Saturday, January 08, 2011

In Her Grandfather's Footsteps


Beate, Michael and Mira posing their Fabindia wares
"Winter" in Bombay is a time for guests. Once the fierce heat subsides all over the country, people from north America or Europe tend to flock here to thaw out their chilled bones. Among those who recently visited was Mira, the partner of an old friend, Michael who lives in Switzerland. She and Michael along with a third friend, Beate, were here for a couple of days, looking Bombay, sniffing out its special air, taking the local train from VT to Mira Road (curiosity I suppose to see what a road with one's own name looks and feels like), getting a shave from a roadside barber (that was Michael), and going berserk at Fabindia.

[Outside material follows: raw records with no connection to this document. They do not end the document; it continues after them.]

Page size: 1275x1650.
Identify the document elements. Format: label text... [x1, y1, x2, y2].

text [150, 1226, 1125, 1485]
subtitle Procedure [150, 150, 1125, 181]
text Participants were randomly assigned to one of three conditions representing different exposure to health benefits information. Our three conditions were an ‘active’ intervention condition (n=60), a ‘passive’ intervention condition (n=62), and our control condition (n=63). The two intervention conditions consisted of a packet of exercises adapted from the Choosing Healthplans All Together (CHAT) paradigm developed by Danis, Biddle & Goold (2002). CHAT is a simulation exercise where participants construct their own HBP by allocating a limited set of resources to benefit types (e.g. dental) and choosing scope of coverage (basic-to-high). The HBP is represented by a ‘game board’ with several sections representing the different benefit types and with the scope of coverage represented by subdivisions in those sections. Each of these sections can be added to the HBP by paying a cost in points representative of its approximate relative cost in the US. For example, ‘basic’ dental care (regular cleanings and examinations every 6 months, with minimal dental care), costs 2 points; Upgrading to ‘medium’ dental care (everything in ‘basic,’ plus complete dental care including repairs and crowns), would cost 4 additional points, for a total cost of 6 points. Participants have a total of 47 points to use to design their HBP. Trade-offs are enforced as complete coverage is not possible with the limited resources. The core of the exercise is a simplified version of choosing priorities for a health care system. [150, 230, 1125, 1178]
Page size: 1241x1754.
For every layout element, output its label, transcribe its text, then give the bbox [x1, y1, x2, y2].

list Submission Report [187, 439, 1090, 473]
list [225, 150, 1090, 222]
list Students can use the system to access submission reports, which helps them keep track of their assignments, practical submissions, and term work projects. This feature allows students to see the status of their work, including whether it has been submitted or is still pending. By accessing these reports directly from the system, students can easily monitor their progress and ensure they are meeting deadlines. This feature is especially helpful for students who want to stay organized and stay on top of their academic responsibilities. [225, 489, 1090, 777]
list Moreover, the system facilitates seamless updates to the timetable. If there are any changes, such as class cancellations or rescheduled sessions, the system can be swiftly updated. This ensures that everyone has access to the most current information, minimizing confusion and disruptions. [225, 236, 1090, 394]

Mira, who has just completed her studies in medicine in Switzerland, was the first to arrive, some time early in November, and she spent the first several weeks following the traces of her grandfather who had lived in India, (in Bombay) from 1910 to 1930. After a few days in Bombay and being shown around Bandra which is one of the areas he lived in, Mira took the train to Delhi and further north to places like Naini Tal and Almora which her grandfather had also visited. While in Bombay she read out snippets to us from the letters her granddad had written to his mother during the years spent here, describing all that he experienced. The effort that Mira's put into transferring his handwritten letters to the computer and compiling them into an informal booklet is quite amazing. For that matter so is the minute detail and attention with which Herr Lieberherr has described the places visited, the country that was his home for twenty years. Everything from the colour and texture of the Goan soil to the taste of the King of mangoes - the Alphonso - supposed to have been imported from Brazil a couple of centuries back.

Mira

Currently the three of them are in Andhra and after visiting a few more places expect to be back here towards the end of their trip around the third week of January.